Task brief »
Determine how many lines in the entries below contain "knee", and output only that number.

Stored data »
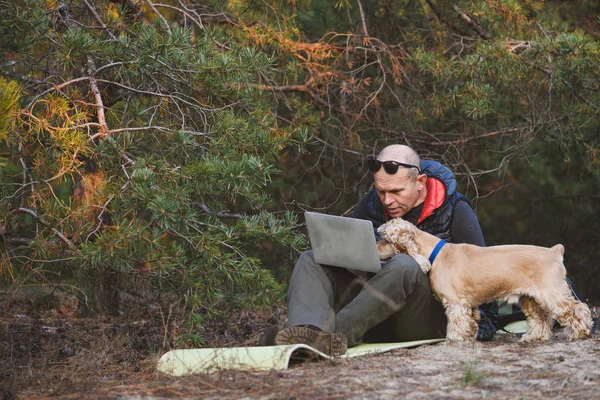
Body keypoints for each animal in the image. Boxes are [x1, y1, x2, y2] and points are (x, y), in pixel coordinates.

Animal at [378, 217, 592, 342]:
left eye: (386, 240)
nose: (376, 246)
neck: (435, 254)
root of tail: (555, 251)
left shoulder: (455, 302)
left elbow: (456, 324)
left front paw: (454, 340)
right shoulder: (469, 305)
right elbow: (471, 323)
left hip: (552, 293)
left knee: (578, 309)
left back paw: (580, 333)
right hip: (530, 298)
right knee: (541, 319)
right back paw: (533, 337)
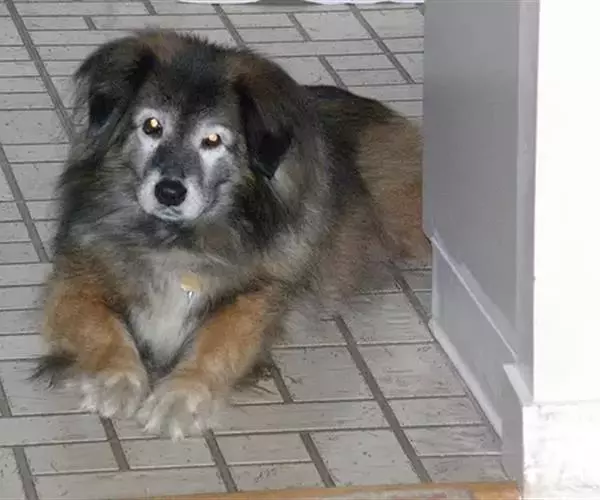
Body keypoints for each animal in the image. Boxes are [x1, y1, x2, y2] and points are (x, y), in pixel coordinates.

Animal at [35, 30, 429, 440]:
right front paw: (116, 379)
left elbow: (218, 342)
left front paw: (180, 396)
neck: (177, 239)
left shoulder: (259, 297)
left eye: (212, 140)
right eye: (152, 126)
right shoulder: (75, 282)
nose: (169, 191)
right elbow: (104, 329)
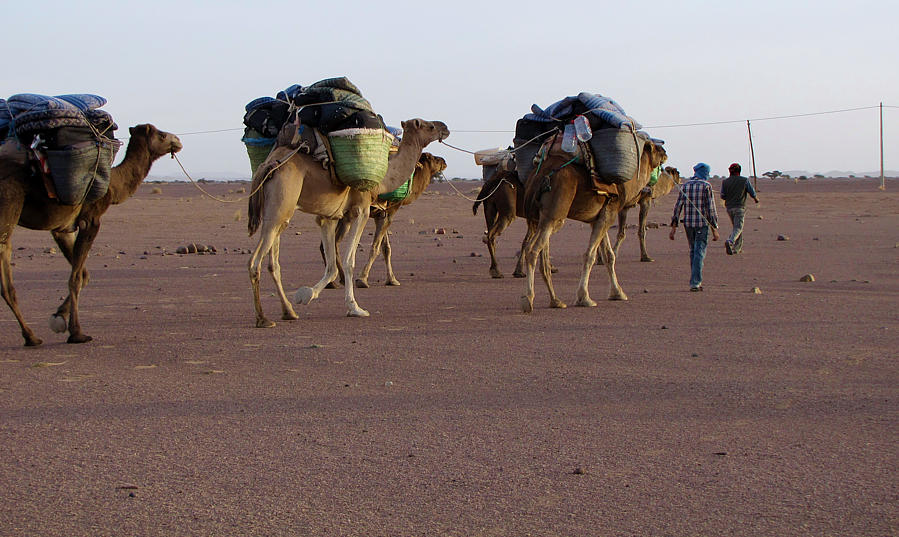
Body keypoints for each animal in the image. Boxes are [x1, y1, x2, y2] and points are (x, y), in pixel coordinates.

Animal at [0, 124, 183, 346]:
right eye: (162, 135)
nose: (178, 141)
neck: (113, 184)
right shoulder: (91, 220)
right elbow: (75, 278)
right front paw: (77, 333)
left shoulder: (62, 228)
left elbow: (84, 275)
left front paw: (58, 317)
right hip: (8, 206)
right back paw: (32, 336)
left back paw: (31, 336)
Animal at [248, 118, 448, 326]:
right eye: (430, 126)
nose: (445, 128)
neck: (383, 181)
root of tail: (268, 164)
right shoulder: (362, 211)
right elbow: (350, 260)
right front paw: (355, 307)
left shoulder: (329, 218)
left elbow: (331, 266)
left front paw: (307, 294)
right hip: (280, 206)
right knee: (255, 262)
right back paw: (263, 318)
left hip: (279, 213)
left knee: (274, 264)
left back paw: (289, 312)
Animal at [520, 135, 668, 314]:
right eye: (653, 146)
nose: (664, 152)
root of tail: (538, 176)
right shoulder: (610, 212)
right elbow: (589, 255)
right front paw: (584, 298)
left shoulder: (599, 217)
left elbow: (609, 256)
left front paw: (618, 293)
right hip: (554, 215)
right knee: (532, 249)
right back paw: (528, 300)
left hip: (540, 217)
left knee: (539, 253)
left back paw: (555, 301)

Written response »
6